Meno numerosi sono gli studi sulla socialità nell’era post-Covid. Ovviamente, si è evidenziato come l’imposizione di restare a casa ed evitare le interazioni sociali non assolutamente necessarie sia stata un deterrente per molte persone, che si sono ritrovate a considerare la propria dimora come un rifugio sicuro, da cui non voler uscire, e viceversa il mondo esterno come un covo di pericoli, vivendo un costante stato di allarme. Al contrario, chi già soffriva di disturbi d’ansia sociale è stato rassicurato dal lockdown, in quanto giustificazione esterna ad evitare le situazioni che normalmente elicitano paura e disagio. Tuttavia, l’Istituto di Psicologia e Psicoterapia Comportamentale e Cognitiva di Firenze sottolinea come questo incoraggiamento a evitare le situazioni sociali sia stato in realtà dirimente per le persone affette da tali disturbi, la cui terapia prevede, al contrario, l’esposizione alle situazioni temute, aggravando il rischio di complicazione della risocializzazione.

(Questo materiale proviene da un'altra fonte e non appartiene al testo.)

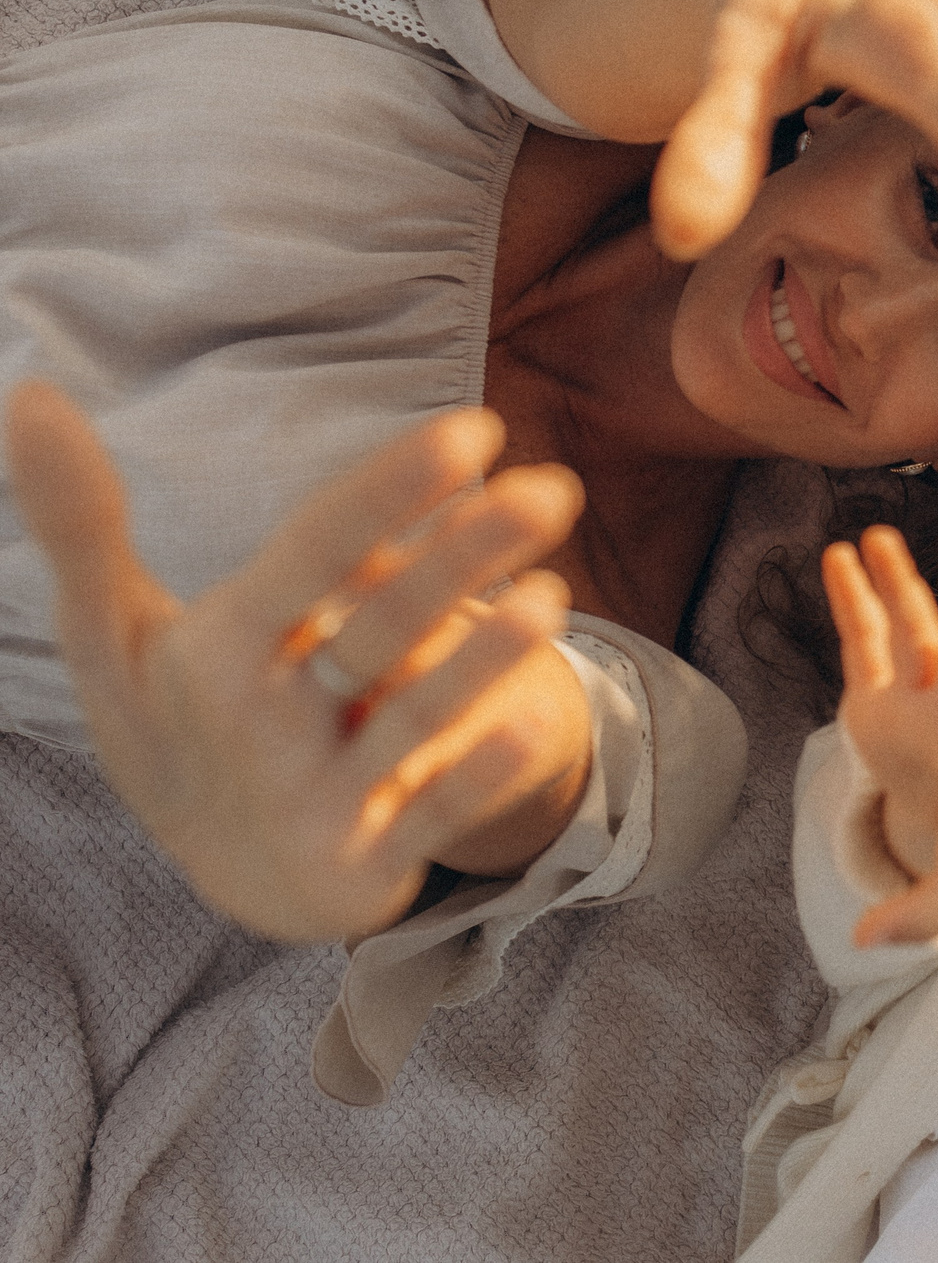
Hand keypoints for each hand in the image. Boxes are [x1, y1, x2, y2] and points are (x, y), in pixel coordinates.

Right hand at [2, 384, 591, 942]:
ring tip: (555, 594)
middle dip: (460, 560)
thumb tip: (30, 393)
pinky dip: (475, 779)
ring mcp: (316, 798)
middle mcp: (265, 725)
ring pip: (410, 722)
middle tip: (551, 491)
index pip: (312, 552)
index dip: (389, 490)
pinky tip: (533, 726)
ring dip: (481, 661)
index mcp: (216, 653)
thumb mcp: (111, 635)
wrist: (219, 874)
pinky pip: (427, 817)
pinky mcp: (364, 863)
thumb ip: (83, 521)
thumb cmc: (178, 722)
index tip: (477, 429)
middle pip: (374, 629)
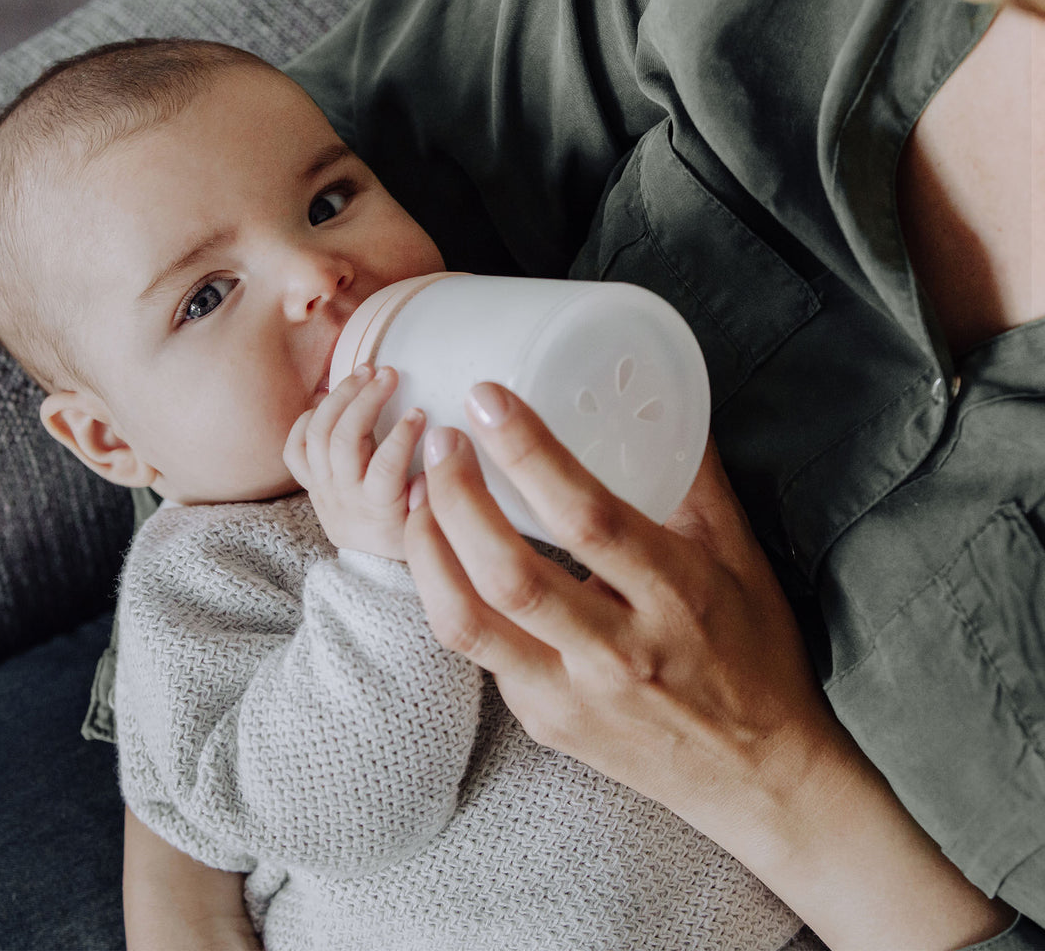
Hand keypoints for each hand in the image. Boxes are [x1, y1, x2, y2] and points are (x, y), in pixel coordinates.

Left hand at [285, 364, 423, 558]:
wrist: (372, 567)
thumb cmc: (408, 539)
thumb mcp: (429, 527)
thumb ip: (434, 498)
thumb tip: (436, 466)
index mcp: (378, 507)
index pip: (385, 466)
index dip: (401, 435)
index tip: (419, 412)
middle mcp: (344, 495)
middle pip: (344, 440)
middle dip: (365, 400)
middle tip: (388, 374)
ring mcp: (322, 487)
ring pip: (317, 435)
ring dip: (340, 397)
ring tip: (363, 372)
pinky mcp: (311, 483)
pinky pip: (295, 448)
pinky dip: (307, 419)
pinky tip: (329, 399)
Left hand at [405, 382, 1014, 948]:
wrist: (760, 778)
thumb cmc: (756, 655)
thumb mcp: (743, 559)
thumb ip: (696, 482)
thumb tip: (661, 401)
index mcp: (676, 598)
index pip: (588, 518)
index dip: (529, 453)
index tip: (487, 400)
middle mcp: (618, 653)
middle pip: (510, 573)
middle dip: (457, 497)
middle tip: (441, 442)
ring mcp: (571, 696)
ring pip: (469, 622)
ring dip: (428, 550)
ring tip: (419, 494)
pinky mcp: (543, 721)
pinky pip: (481, 652)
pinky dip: (451, 593)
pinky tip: (447, 554)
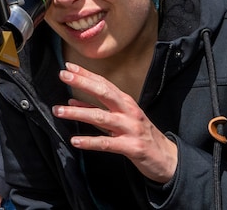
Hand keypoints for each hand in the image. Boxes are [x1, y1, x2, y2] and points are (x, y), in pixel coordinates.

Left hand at [54, 62, 177, 182]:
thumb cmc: (141, 135)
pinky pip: (107, 143)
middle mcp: (129, 112)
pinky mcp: (132, 147)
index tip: (68, 67)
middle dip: (83, 83)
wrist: (168, 158)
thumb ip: (97, 109)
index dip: (86, 74)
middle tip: (63, 76)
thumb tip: (72, 101)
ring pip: (101, 117)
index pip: (103, 84)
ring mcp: (131, 128)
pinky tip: (75, 141)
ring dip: (78, 113)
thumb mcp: (121, 118)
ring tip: (59, 110)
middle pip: (104, 93)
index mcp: (126, 103)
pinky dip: (90, 141)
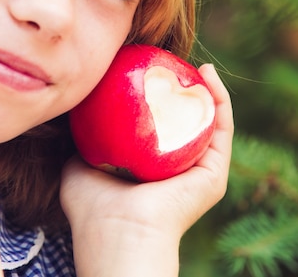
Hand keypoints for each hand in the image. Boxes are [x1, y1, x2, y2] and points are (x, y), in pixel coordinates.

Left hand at [60, 63, 232, 275]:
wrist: (116, 232)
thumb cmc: (93, 208)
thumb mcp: (79, 165)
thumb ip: (82, 142)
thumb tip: (78, 115)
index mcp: (153, 172)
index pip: (162, 130)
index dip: (161, 101)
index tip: (153, 72)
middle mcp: (180, 172)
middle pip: (189, 124)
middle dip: (188, 93)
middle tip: (178, 65)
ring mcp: (200, 174)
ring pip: (210, 123)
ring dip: (208, 91)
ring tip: (199, 65)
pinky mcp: (215, 174)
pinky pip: (220, 129)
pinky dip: (218, 99)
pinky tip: (207, 75)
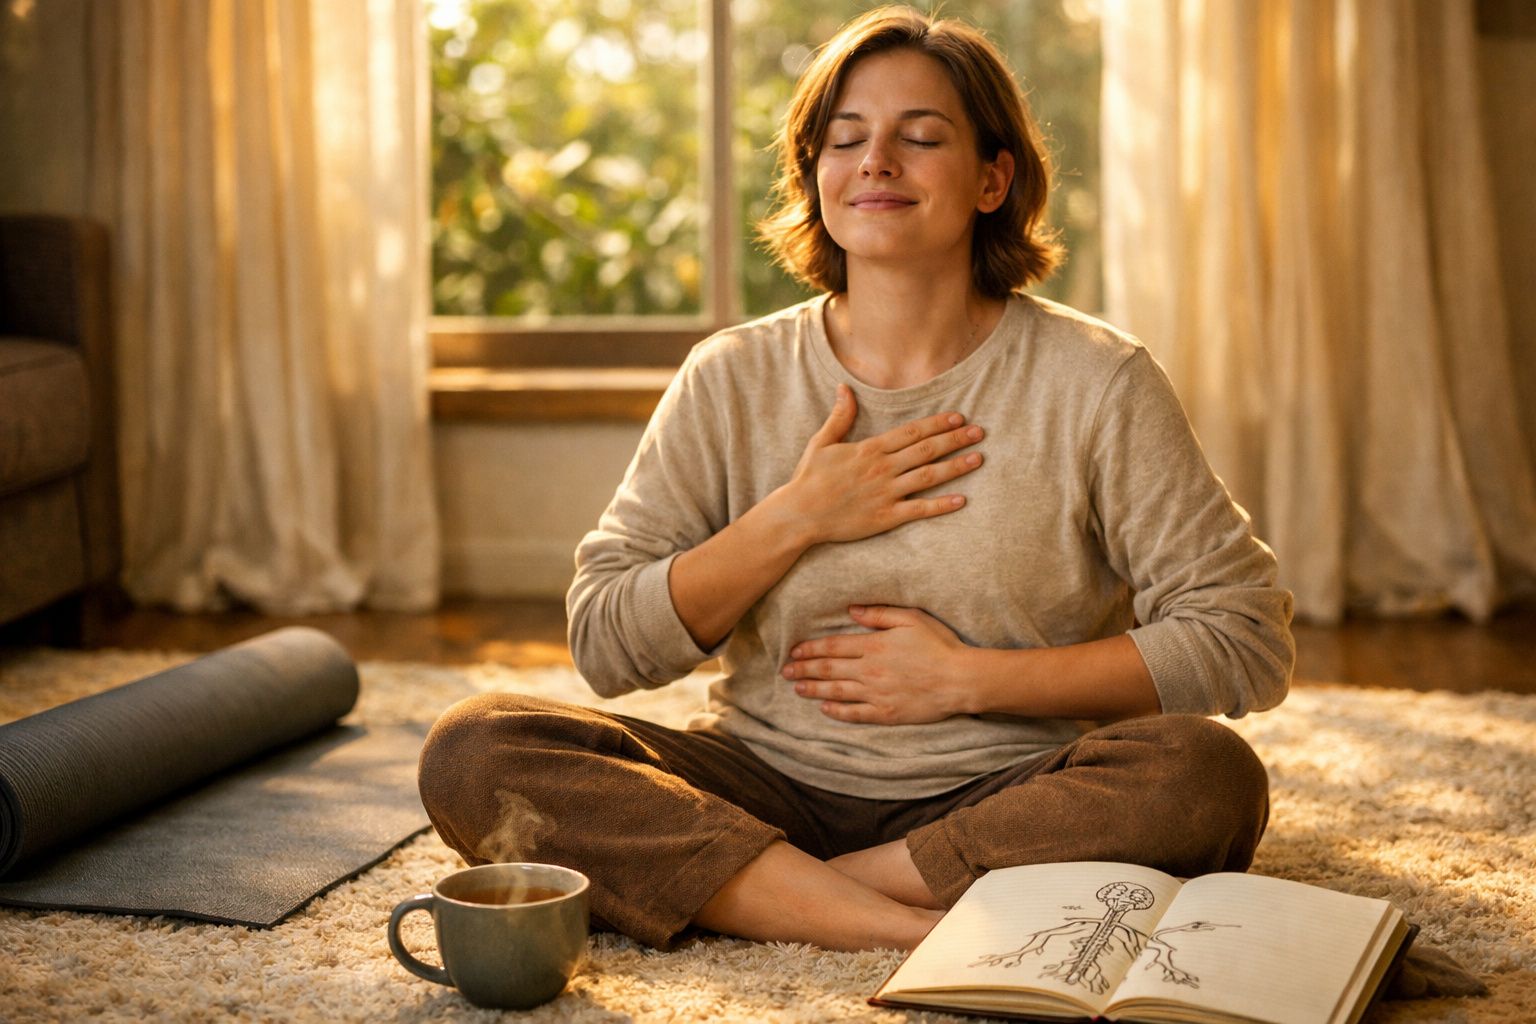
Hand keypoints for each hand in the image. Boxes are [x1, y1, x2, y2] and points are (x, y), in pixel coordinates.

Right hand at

L’OMS ha dichiarato la fine dello stato di emergenza della diffusione del Covid-19 il 5 maggio 2023, più di tre anni dopo averne annunciato l’inizio. Le nostre vite sembrano aver ripreso il loro normale corso, grazie all’annullamento di tutte le restrizioni messe in atto dai governi, una drastica riduzione del telelavoro e la quasi totale abrogazione della didattica a distanza (DAD). Tuttavia, a questo ripristino delle condizioni pre-2020 si accompagna un rinnovato disinteresse delle istituzioni e della politica per la salute mentale della popolazione, almeno in Italia. “Nuova Rassegna di Studi Psichiatrici” denuncia l’inerzia della classe dirigente italiana e la mancanza di fondi per far fronte all’aumento di disturbi del benessere mentale, in particolare nel PNRR (Piano Nazionale di Ripresa e Resilienza), pur permanendo gli incoraggiamenti dell’OMS ad affrontare al più presto il tema. “Secondo Welfare”, invece, applaude le manovre messe in campo dal 2020 ad oggi per far fronte alla situazione psicologica degli italiani, come il Bonus psicologo o l’audizione parlamentare del 2023 per istituire la figura dello psicologo scolastico (l’Italia è l’unico Paese UE ad esserne sprovvisto), ma sottolinea anche che il nostro Paese è ancora indietro per quanto riguarda una presenza nazionale istituzionalizzata, e spesso delega alle singole regioni la responsabilità di compensare questa assenza.
Così come dai giornali è sparita qualsiasi discussione sul Covid, su chi ancora oggi ne è contagiatə e sugli effetti collaterali e i sintomi a lungo termine dell’infezione, anche i vivaci contributi sugli effetti della pandemia e del lockdown sulla nostra psiche sono ormai lasciati agli interessi dellə singolə o delle categorie specializzate, come gli Ordini regionali degli psicologi. Eppure, quello della salute mentale, sebbene esacerbato dal Coronavirus, è un tema che sta a cuore a moltissimə e soprattutto che tocca, secondo dati recenti, 1 italianə su 5. Non possiamo relegarlo in un angolo, o nel solo “anno del Covid”, insieme a panificazioni, lezioni online e concerti sui balconi.